Bounding box coordinate data
● ● ● ●
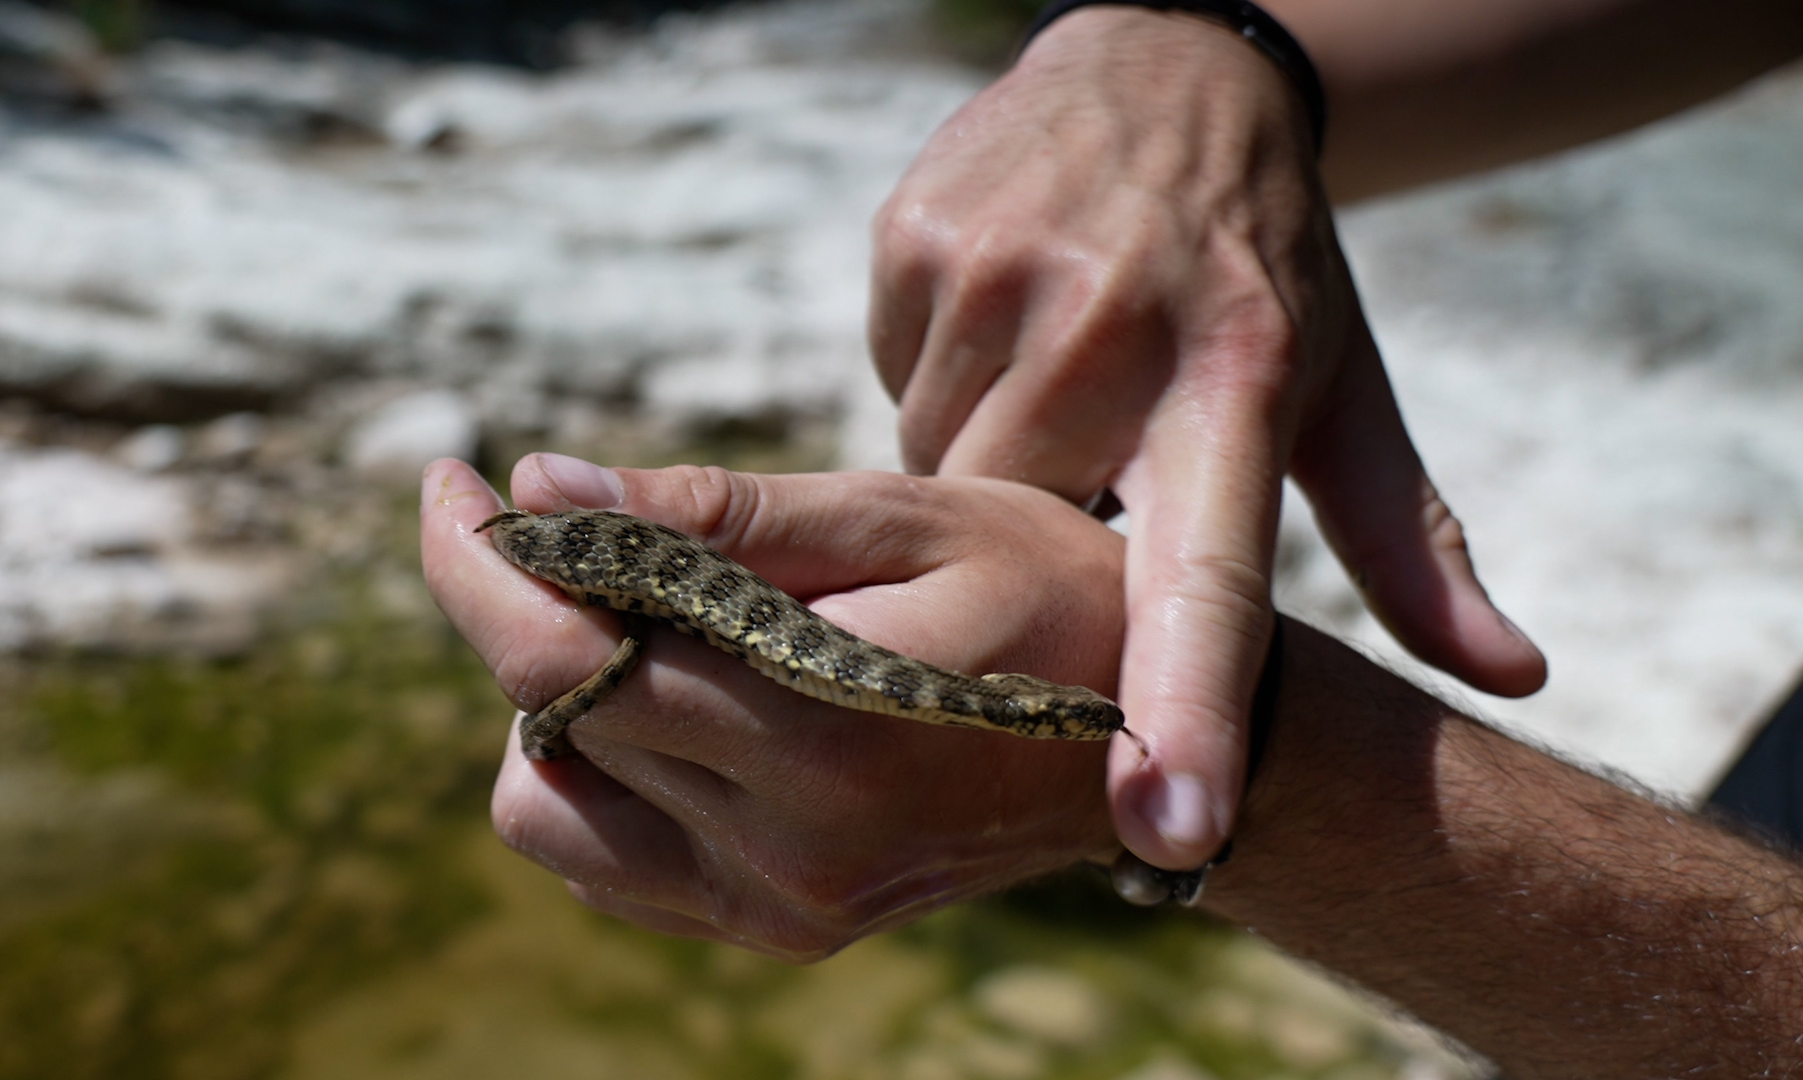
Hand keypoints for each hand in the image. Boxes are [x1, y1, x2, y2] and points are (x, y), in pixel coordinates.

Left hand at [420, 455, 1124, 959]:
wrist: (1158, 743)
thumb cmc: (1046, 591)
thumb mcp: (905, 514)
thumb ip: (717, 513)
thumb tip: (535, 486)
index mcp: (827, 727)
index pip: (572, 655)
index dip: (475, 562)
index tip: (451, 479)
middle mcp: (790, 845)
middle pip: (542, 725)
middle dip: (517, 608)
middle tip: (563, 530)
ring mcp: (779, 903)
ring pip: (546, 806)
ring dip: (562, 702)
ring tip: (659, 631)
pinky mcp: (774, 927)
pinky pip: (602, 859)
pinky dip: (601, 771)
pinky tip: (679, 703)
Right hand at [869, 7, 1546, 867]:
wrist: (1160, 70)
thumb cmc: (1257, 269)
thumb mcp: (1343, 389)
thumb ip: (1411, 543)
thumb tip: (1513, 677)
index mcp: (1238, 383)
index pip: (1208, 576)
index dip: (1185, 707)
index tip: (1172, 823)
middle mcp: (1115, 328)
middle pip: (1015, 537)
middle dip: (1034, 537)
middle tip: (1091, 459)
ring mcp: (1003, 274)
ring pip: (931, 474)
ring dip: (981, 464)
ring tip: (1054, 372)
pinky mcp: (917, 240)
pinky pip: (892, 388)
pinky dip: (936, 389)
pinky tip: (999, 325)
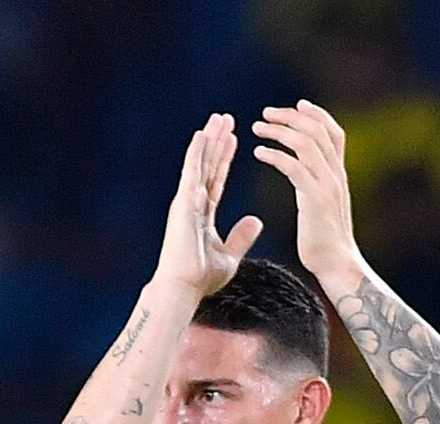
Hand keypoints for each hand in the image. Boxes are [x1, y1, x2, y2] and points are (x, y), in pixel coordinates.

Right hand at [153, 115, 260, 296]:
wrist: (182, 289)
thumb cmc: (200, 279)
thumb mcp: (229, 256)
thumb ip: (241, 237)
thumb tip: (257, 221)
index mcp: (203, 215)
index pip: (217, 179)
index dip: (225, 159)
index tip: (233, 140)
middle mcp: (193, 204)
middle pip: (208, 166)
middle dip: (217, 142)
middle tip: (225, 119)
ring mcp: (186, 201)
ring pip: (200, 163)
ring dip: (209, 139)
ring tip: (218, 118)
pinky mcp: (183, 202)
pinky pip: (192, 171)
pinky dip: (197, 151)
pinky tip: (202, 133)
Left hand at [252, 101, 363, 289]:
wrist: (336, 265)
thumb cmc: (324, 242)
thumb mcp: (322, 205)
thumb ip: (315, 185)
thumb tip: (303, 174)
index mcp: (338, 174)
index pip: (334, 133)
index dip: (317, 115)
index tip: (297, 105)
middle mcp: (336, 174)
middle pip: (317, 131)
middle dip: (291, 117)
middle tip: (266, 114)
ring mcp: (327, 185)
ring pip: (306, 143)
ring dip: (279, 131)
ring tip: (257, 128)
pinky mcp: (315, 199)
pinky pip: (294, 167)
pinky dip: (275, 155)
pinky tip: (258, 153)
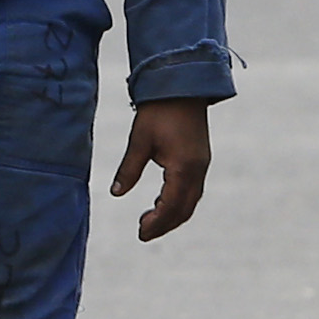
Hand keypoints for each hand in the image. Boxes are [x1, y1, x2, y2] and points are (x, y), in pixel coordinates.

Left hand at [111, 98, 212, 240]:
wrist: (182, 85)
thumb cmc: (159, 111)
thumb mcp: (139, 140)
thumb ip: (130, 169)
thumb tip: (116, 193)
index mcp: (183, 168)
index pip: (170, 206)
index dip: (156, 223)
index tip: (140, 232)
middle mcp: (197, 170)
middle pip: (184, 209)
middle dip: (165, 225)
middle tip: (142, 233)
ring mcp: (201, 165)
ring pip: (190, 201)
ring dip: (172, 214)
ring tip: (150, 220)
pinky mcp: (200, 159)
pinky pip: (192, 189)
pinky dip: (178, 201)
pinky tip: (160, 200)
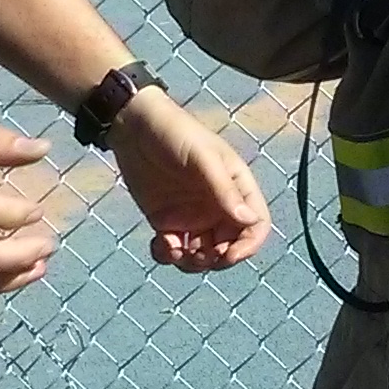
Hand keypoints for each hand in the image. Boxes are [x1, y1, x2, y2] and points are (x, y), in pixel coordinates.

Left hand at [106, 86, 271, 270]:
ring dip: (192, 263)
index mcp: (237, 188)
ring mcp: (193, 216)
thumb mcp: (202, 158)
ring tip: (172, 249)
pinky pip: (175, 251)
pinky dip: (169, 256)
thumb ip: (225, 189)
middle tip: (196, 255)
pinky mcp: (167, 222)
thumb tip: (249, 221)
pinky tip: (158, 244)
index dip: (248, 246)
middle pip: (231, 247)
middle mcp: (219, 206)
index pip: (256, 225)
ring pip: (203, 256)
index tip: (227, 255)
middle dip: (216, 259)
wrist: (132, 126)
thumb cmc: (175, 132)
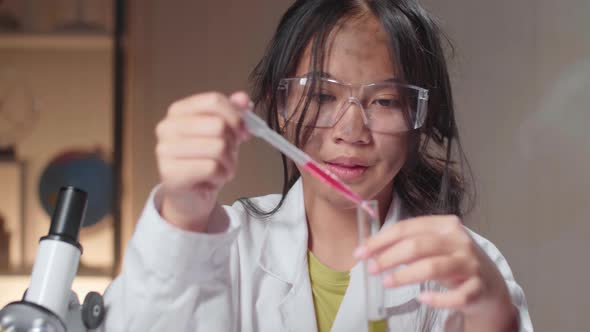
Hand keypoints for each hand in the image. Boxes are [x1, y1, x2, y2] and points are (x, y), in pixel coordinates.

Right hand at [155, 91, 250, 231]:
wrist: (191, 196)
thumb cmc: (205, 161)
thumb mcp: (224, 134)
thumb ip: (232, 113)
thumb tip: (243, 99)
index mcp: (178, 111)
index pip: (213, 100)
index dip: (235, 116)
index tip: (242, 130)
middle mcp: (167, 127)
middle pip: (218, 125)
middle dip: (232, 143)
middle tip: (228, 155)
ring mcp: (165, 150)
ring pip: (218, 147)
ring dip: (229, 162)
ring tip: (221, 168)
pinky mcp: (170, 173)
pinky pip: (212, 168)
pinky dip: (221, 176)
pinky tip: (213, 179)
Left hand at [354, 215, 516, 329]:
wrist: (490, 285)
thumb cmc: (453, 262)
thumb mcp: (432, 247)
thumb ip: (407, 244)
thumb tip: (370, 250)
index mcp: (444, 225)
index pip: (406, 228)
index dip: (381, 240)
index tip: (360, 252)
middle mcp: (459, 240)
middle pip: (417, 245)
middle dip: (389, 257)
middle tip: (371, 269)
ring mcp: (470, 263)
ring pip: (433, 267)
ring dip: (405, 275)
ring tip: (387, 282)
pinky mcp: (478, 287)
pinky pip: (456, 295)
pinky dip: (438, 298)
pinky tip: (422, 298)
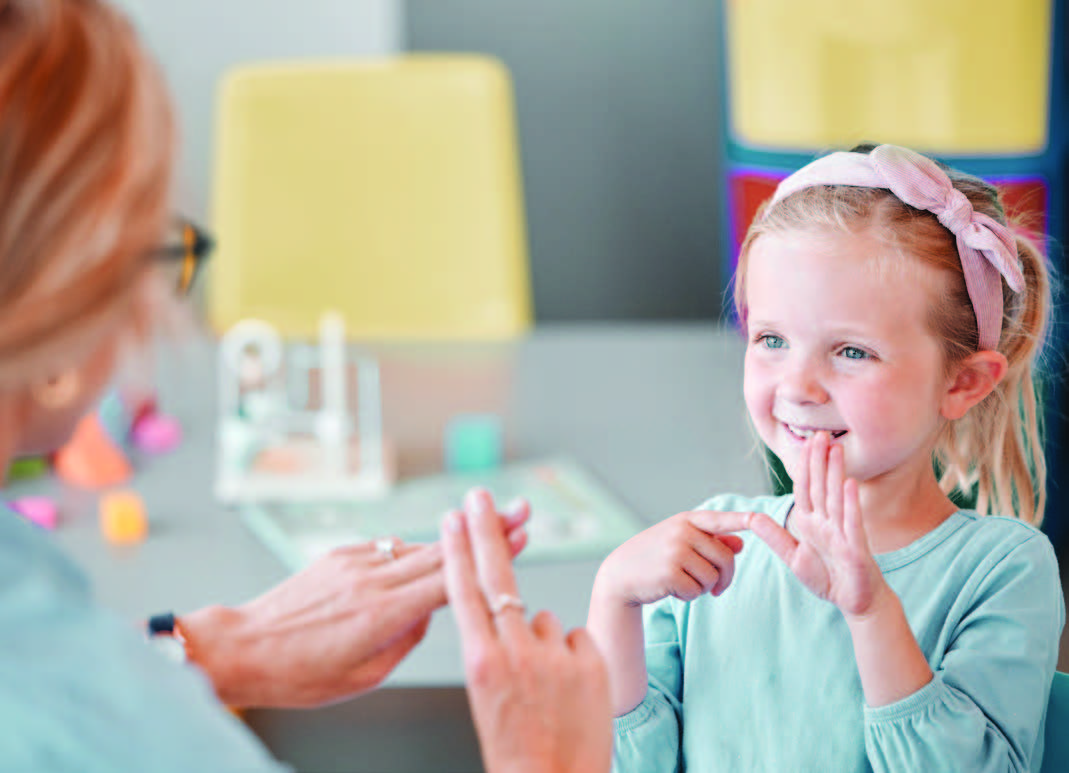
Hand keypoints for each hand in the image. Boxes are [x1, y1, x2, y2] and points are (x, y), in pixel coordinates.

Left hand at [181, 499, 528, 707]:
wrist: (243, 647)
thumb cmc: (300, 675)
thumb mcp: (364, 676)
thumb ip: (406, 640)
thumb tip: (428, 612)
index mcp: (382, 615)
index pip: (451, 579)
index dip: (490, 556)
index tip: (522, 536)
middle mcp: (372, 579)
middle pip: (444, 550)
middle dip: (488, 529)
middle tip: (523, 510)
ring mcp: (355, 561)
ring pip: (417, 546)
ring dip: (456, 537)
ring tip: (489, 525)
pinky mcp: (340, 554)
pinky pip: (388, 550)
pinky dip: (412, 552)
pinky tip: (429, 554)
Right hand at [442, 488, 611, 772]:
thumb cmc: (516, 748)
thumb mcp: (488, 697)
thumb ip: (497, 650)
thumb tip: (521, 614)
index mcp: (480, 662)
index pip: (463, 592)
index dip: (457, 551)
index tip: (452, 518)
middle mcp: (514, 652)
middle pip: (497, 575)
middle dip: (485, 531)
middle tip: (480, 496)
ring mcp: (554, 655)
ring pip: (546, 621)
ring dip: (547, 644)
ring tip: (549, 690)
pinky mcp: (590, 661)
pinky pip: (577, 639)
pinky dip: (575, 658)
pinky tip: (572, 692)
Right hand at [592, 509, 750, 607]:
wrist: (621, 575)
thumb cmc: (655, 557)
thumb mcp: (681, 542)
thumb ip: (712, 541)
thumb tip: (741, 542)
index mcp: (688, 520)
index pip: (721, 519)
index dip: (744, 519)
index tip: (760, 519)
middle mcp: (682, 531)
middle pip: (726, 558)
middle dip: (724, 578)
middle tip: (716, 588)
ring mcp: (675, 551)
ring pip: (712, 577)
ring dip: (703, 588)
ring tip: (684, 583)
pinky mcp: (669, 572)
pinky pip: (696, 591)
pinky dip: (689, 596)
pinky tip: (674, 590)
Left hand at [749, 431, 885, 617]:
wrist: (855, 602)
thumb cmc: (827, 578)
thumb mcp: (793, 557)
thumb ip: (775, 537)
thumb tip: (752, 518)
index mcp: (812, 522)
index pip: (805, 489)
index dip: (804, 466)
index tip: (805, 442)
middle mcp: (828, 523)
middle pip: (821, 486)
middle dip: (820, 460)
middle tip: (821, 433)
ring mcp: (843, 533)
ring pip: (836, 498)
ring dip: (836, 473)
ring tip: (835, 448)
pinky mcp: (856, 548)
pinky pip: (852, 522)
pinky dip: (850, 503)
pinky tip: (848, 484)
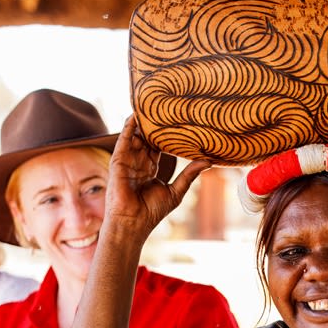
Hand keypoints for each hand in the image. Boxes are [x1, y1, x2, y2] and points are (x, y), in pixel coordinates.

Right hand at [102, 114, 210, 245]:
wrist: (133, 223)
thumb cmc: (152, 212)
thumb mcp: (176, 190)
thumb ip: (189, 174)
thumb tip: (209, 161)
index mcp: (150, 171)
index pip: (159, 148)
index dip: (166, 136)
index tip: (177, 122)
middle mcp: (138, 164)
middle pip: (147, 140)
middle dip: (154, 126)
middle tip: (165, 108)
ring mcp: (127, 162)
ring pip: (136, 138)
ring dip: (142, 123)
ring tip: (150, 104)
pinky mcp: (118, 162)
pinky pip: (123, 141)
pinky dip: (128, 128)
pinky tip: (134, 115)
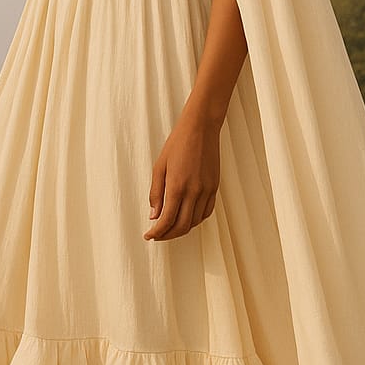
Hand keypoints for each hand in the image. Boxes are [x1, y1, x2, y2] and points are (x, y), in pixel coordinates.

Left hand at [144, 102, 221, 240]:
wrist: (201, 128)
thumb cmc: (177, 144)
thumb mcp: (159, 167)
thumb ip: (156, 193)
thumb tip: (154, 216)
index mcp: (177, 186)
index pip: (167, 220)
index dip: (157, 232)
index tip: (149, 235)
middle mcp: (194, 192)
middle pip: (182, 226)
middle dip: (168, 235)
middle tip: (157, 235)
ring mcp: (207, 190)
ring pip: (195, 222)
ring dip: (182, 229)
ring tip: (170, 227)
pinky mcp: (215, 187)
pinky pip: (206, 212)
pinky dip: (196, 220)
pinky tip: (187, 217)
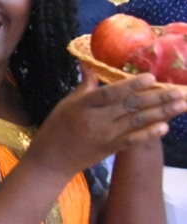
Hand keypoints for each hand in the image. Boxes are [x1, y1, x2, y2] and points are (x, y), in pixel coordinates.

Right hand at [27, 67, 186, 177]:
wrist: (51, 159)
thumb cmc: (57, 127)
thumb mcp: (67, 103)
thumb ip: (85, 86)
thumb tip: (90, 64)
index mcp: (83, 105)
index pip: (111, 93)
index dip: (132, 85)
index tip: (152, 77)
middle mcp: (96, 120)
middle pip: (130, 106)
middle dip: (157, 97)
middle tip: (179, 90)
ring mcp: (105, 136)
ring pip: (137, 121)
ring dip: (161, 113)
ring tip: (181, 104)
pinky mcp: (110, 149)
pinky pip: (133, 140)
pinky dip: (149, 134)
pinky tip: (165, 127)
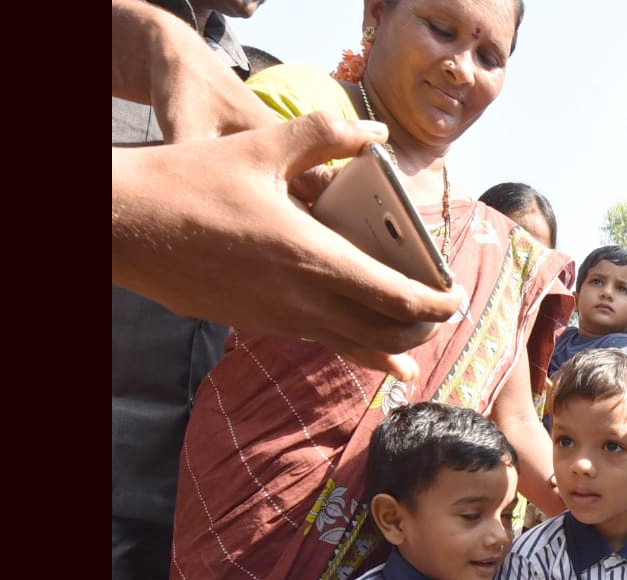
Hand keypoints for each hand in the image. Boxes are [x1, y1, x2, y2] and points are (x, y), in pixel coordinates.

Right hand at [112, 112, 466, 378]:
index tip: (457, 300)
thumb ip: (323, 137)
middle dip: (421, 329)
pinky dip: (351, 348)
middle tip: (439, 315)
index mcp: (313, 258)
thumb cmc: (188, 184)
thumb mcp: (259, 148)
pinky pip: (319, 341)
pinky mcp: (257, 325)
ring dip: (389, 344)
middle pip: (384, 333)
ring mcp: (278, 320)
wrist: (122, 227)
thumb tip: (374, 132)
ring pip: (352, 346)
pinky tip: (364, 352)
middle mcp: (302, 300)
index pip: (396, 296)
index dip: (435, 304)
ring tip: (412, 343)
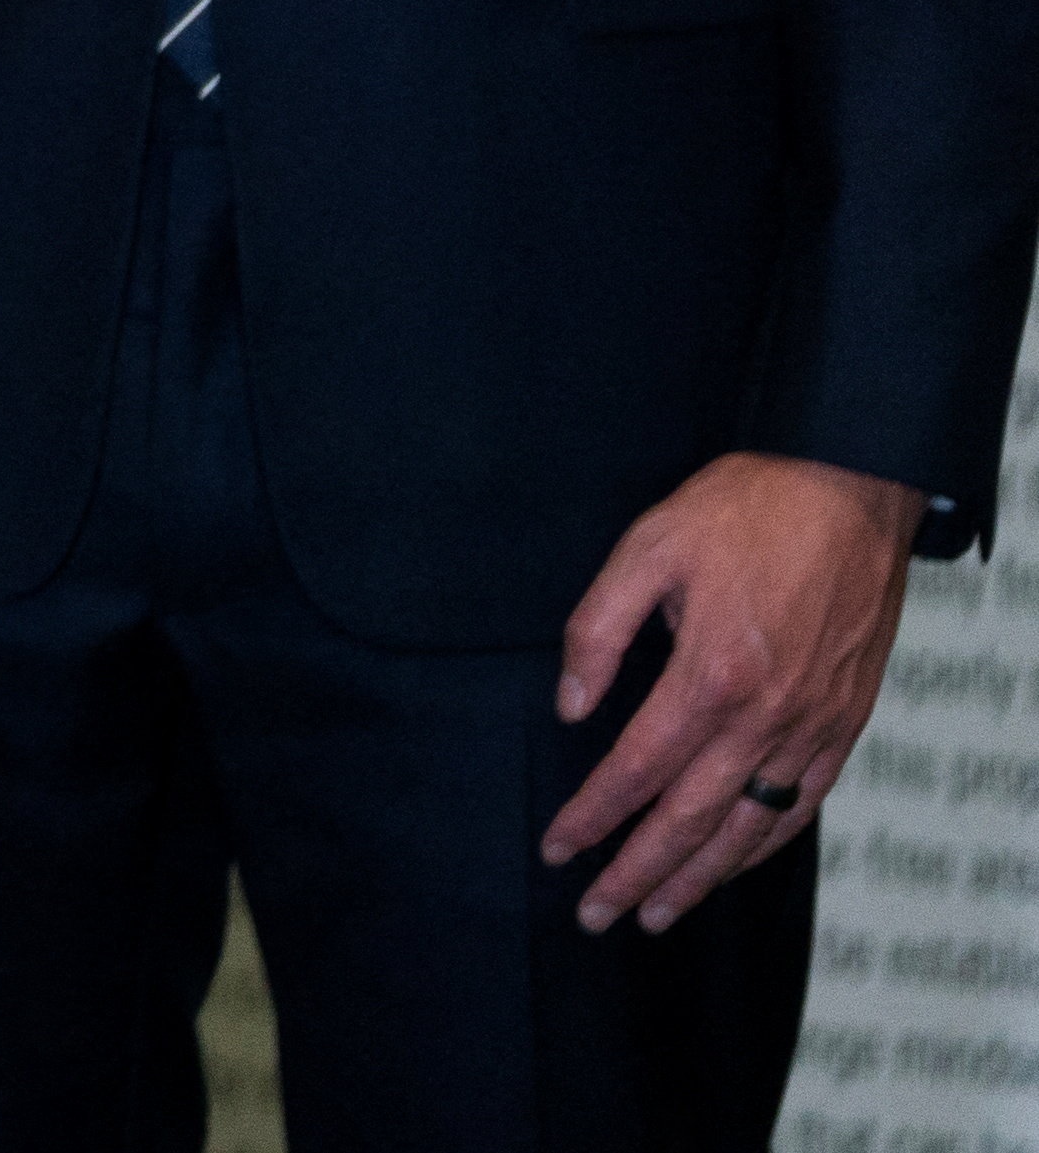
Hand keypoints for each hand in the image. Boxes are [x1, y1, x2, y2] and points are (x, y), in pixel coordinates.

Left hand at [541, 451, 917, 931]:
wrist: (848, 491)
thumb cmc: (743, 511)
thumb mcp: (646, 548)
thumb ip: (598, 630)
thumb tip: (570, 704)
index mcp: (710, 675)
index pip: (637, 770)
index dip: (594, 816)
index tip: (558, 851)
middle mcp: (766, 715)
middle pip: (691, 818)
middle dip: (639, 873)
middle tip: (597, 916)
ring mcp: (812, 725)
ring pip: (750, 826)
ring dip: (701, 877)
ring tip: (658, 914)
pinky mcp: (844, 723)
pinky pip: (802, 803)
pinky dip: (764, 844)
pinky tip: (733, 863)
● ● ● ●
§ EXERCISE OBJECTIVE
Set down exactly the lines of the data above, beginning with the line that has "thumb cmc: (1046, 591)" and ending with the line that has "middle mcp: (1115, 328)", and no others.

§ EXERCISE RESULT
thumb cmc: (1046, 591)
thumb mcp: (905, 514)
thumb ip: (717, 513)
thumb tip: (535, 486)
index mcp: (827, 727)
index pip: (572, 655)
index dip: (475, 562)
index tip: (451, 479)
middle mcp: (790, 845)
middle pip: (542, 725)
middle dip: (517, 608)
middle tip: (563, 530)
ring mcp: (779, 903)
ring pip: (546, 806)
ring dip: (562, 702)
ring tip: (659, 631)
pinky mcp: (774, 927)
pinky pip: (602, 859)
pinky dip: (601, 771)
pinky tip: (679, 703)
Right hand at [869, 7, 1546, 867]:
wrist: (1160, 70)
thumb cmc: (1257, 269)
thumb mcp: (1343, 389)
thumb ip: (1411, 543)
thumb tip: (1513, 677)
index mcp: (1238, 383)
index pip: (1208, 576)
index dip: (1185, 707)
index tip: (1172, 823)
middle mcp: (1115, 328)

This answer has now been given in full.